Orang itu mengatakan, “Pak saya bosan dengan bulan, tak bisakah kita pergi ke
matahari?” Orang-orang tentu serempak langsung tertawa terbahak, setelah
selesai tertawa, perhatian mereka langsung menuju ke arah pemimpin tersebut.
Wajah mereka penasaran mengharap jawaban. Si pemimpin hanya celingak celinguk,
sejurus kemudian dia bertanya balik, “matahari kan panas, ya tidak mungkin toh
kita ke sana.” Orang tadi pun menjawab, “ya bisa saja Pak, kita berangkat saja
setelah maghrib dan pulang sebelum shubuh!” tukas orang tersebut berapi-api.
Warga lain pun tertawa kembali, kali ini lebih keras dan lama. Si pemimpin
tersebut semakin bingung meladeni pertanyaan yang tidak penting itu, tetapi
perkataan orang tadi ternyata malah mampu mempengaruhi orang lain agar malas
ikut ke bulan. Mereka terlanjur berpikir, bulan adalah tempat yang membosankan
dan biasa saja.
Tidak ada orang berilmu tak berakal,
tetapi sungguh banyak orang berakal tapi tak berilmu. Sekali orang berakal tapi
tak berilmu ini bicara, dapat melontarkan banyak keraguan dan syubhat yang
mengacaukan pemikiran orang yang berilmu, apalagi jika ilmunya belum matang. Suatu hal yang gawat.
Kesalahan pemikiran yang banyak terjadi
pada masyarakat umum biasanya dilontarkan oleh filsuf, budayawan, atau
penceramah yang tidak paham namun asal bicara. Pernah seorang publik figur
melempar kalimat, “untuk apa membela agama Allah, agama Allah itu tidak perlu
dibela. Untuk apa membela Allah, Allah bisa membela dirinya sendiri.”

+---+

PETUNJUK PENGERJAAN.
**a.** Ringkaslah teks di atas dalam dua kalimat.
**b.** Apa alasan si pemimpin dalam teks di atas bahwa mereka tidak mungkin pergi ke matahari?
**c.** Tuliskan ulang bagian teks di atas, mulai dari "Warga lain pun" dan terus sampai "hal yang gawat.".

(Item yang tercantum dalam sebuah dataset)
+---+

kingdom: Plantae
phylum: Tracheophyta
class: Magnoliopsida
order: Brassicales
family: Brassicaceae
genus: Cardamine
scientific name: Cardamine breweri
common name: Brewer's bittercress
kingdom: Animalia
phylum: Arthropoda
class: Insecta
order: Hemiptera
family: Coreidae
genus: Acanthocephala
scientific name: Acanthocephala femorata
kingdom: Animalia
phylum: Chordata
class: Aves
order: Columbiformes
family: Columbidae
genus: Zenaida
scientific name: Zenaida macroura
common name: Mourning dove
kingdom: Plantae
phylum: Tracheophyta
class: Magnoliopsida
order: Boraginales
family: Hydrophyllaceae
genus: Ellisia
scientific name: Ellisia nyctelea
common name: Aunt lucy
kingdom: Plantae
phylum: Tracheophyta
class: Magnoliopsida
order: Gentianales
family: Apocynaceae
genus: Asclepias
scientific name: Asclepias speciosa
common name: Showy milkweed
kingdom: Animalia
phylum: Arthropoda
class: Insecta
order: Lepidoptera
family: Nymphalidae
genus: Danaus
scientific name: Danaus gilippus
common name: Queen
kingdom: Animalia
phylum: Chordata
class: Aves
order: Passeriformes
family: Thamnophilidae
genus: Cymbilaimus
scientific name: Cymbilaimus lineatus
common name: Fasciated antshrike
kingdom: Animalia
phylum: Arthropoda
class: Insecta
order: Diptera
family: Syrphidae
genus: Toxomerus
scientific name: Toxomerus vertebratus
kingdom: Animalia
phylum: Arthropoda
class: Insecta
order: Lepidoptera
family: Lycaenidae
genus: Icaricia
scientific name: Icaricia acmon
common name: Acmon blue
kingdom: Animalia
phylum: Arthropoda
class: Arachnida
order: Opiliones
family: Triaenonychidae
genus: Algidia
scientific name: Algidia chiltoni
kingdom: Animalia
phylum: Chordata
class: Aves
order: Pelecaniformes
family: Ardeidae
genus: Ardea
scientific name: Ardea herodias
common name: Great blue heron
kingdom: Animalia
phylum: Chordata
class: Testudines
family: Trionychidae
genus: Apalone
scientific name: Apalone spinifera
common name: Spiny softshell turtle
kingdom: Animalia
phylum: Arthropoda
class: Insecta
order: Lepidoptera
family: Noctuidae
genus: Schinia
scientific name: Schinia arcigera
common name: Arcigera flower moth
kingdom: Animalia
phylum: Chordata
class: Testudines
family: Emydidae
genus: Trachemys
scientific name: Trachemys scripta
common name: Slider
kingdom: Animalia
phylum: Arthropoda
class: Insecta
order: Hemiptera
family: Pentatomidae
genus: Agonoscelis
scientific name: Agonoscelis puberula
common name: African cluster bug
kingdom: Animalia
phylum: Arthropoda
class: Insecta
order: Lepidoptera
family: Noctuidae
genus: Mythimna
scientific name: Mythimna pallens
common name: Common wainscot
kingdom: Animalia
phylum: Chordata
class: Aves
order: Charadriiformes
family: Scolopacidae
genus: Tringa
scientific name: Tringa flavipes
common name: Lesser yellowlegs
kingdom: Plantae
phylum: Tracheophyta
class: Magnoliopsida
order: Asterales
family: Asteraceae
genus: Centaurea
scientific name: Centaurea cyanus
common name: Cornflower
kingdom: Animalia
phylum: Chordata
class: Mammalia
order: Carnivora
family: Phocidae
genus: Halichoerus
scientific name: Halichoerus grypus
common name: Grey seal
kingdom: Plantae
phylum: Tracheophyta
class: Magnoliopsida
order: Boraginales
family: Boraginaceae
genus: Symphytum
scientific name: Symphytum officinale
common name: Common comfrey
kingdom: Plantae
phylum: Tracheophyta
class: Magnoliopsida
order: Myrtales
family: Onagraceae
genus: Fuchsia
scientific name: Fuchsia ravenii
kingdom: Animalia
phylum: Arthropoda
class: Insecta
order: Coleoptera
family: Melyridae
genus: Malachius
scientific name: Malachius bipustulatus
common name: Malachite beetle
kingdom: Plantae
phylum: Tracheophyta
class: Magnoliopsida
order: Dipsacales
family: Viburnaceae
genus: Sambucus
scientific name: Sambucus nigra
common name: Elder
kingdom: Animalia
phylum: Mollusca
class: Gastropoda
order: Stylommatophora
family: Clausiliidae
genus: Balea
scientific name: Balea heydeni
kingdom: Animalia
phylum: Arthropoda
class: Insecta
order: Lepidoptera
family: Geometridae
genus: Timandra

+---+

HASIL PENGERJAAN.
**a.** Seorang warga yang bosan dengan bulan mengusulkan kepada pemimpinnya agar pergi ke matahari dengan berangkat setelah maghrib dan pulang sebelum shubuh, sehingga warga tertawa dan akhirnya malas ikut ke bulan. Orang berakal tetapi tak berilmu dapat melontarkan keraguan dan syubhat yang mengacaukan pemikiran orang berilmu, dan kesalahan pemikiran di masyarakat umum biasanya dilontarkan oleh filsuf, budayawan, atau penceramah yang tidak paham namun asal bicara.

**b.** Matahari itu panas.

**c.**
Warga lain pun tertawa kembali, kali ini lebih keras dan lama. Si pemimpin
tersebut semakin bingung meladeni pertanyaan yang tidak penting itu, tetapi
perkataan orang tadi ternyata malah mampu mempengaruhi orang lain agar malas
ikut ke bulan. Mereka terlanjur berpikir, bulan adalah tempat yang membosankan
dan biasa saja.
Tidak ada orang berilmu tak berakal,
tetapi sungguh banyak orang berakal tapi tak berilmu. Sekali orang berakal tapi
tak berilmu ini bicara, dapat melontarkan banyak keraguan dan syubhat yang
mengacaukan pemikiran orang yang berilmu, apalagi jika ilmunya belum matang. Suatu hal yang gawat.